Jesus era Deus?

Jesus era Deus? Claro, esta é uma pergunta que só interessa a cristãos. Mas nem tanto.

Para qualquer estudioso do cristianismo, importa saber como um jovem, que morreu humilhado numa distante província do império romano, chegou a ser visto como Deus por alguns poucos judeus na época e por muitos gregos, romanos e outros povos da região.

O livro “Como Jesus se Tornou Deus” (editora LeYa, R$ 49,90, 544 págs.), de Bart Ehrman, explica esse processo. Especialista em Novo Testamento e história do cristianismo primitivo, Ehrman é professor de estudos religiosos na Universidade da Carolina do Norte. Um “scholar”, pois.

Seu livro (o autor tem vários sobre o tema) tem outra grande qualidade, além de ser escrito por um cara que entende do traçado. “Como Jesus se Tornou Deus” é gostoso de ler e não serve apenas como objeto de culto para iniciados. Qualquer pessoa que aprecie o tema e tenha o hábito da leitura vai aprender muito e se deleitar com ele.

Ehrman parece ter preocupação semelhante à do filósofo judeu alemão Franz Rosenzweig (1886-1929): falar com o homem comum.

Rosenzweig abandou a academia por entender que ela mais atrapalhava a busca de respostas urgentes sobre os temas importantes (para ele, crítica da metafísica e o estudo do judaísmo) do que ajudava.

Ehrman não chega a tanto. Eu também acho que não é necessário abandonar a academia, mesmo porque ela tem um papel essencial no estabelecimento de repertório qualificado sobre qualquer assunto.

O livro de Ehrman é rico em referências históricas precisas, articuladas numa linguagem aberta e divertida.
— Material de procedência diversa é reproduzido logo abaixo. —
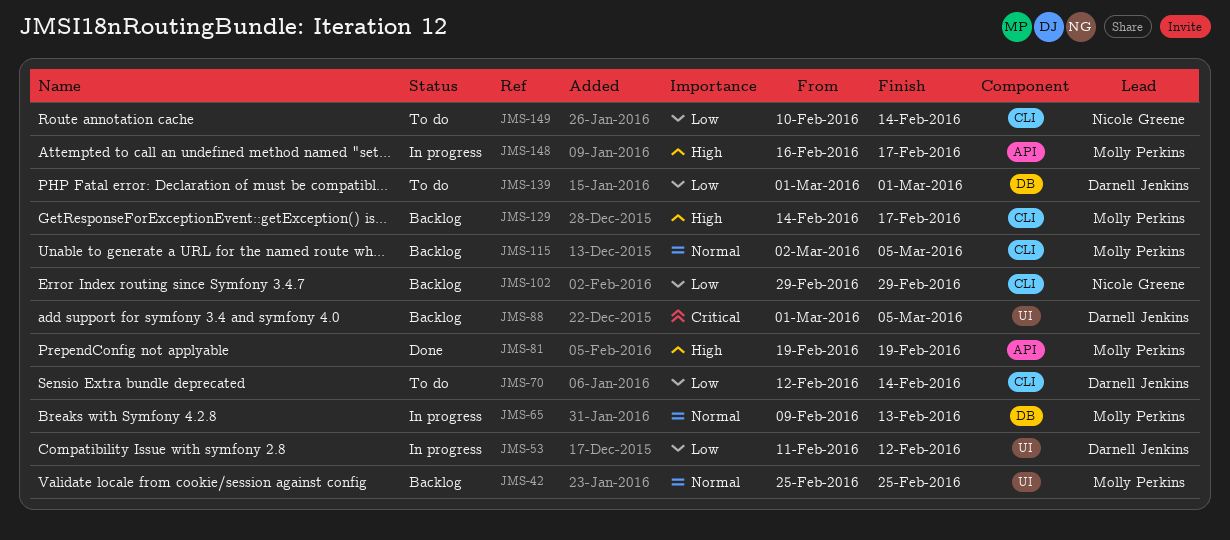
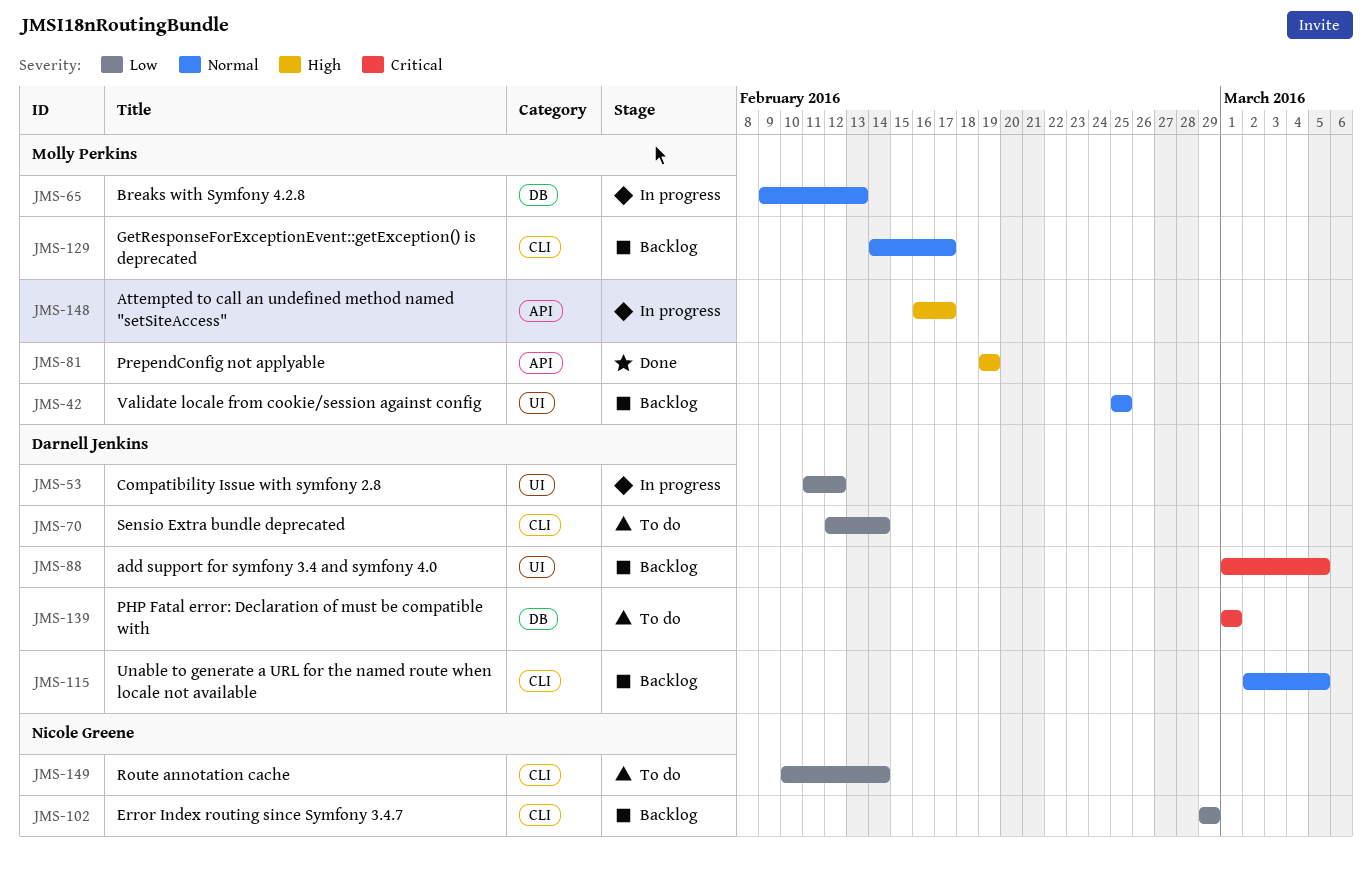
JMS-115, owner: Molly Perkins -> Darnell Jenkins
JMS-129, priority: High -> Normal
JMS-139, priority: Low -> Critical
Uma pérola para quem gosta de aprender sem o peso dos textos truncados.

Por que seria mais fácil entender que gregos e romanos tenham chegado à conclusão de que Jesus era Deus do que entender que judeus (os primeiro seguidores de Jesus eram judeus, seguramente) tenham chegado à conclusão de que Jesus era Deus? Porque os “pagãos” tinham inúmeros deuses e deusas e semideuses e semideusas. Portanto, uma “rede” de divindades povoava seu panteão.

Jesus foi visto por muitos dos seus seguidores como o Messias, que raramente foi entendido como Deus no judaísmo. Para a mente judaica, ver Deus na forma de um homem parecia um tanto absurdo. Verdade? Nem tanto, mostra Ehrman.

Além do fato de que a Bíblia Hebraica (o Velho Testamento) traz inúmeras referências a Deus na forma de anjos (que mais parecem homens muitas vezes), a passagem de Jesus humano para Jesus Deus tem etapas essenciais em que “Deus”, aí, deve ser entendido, antes de tudo, como “um deus”.

Os judeus eram monoteístas, mas nem tanto. Já a figura do “Filho do Homem”, um “semideus” que sentaria ao lado de Deus e faria seu trabalho apocalíptico, era muito comum, inclusive na literatura cristã da época. O universo judaico antigo carregava em si toda uma gama de figuras semidivinas, abaixo de Adonai (o Deus único).

O primeiro momento desse processo é como a teia de semideuses (como o “Filho do Homem”) e anjos judaicos preparou a divinização do Jesus histórico: Ele foi, muito provavelmente num primeiro momento, associado a uma dessas figuras semidivinas do panteão judaico. E, só posteriormente, chegou ao topo da lista para alguns, se transformando no Deus de Israel encarnado –mesmo assim, não para todos.

O Messias, na sua forma mais comum, deveria ser um guerreiro. Jesus, para aqueles que esperavam um guerreiro, foi um fracasso: morreu na cruz como um bandido miserável.

A obra não se ocupa de nenhum aspecto de fé, apenas do processo histórico que levou à divinização de Jesus. Tampouco das reviravoltas doutrinárias para fazer de Cristo um Messias do amor total.

Portanto, outra face desse processo é como a ressurreição de Jesus foi importante para resolver o fracasso do seu movimento apocalíptico. Sem a ressurreição, Ele, provavelmente, teria sido esquecido, como outros candidatos a Messias ao longo da história judaica.

Enfim, o estudo histórico das religiões pode fazer de você um cético. É o caso de Ehrman, como ele mesmo confessa. Mas nem só de fé vive o homem.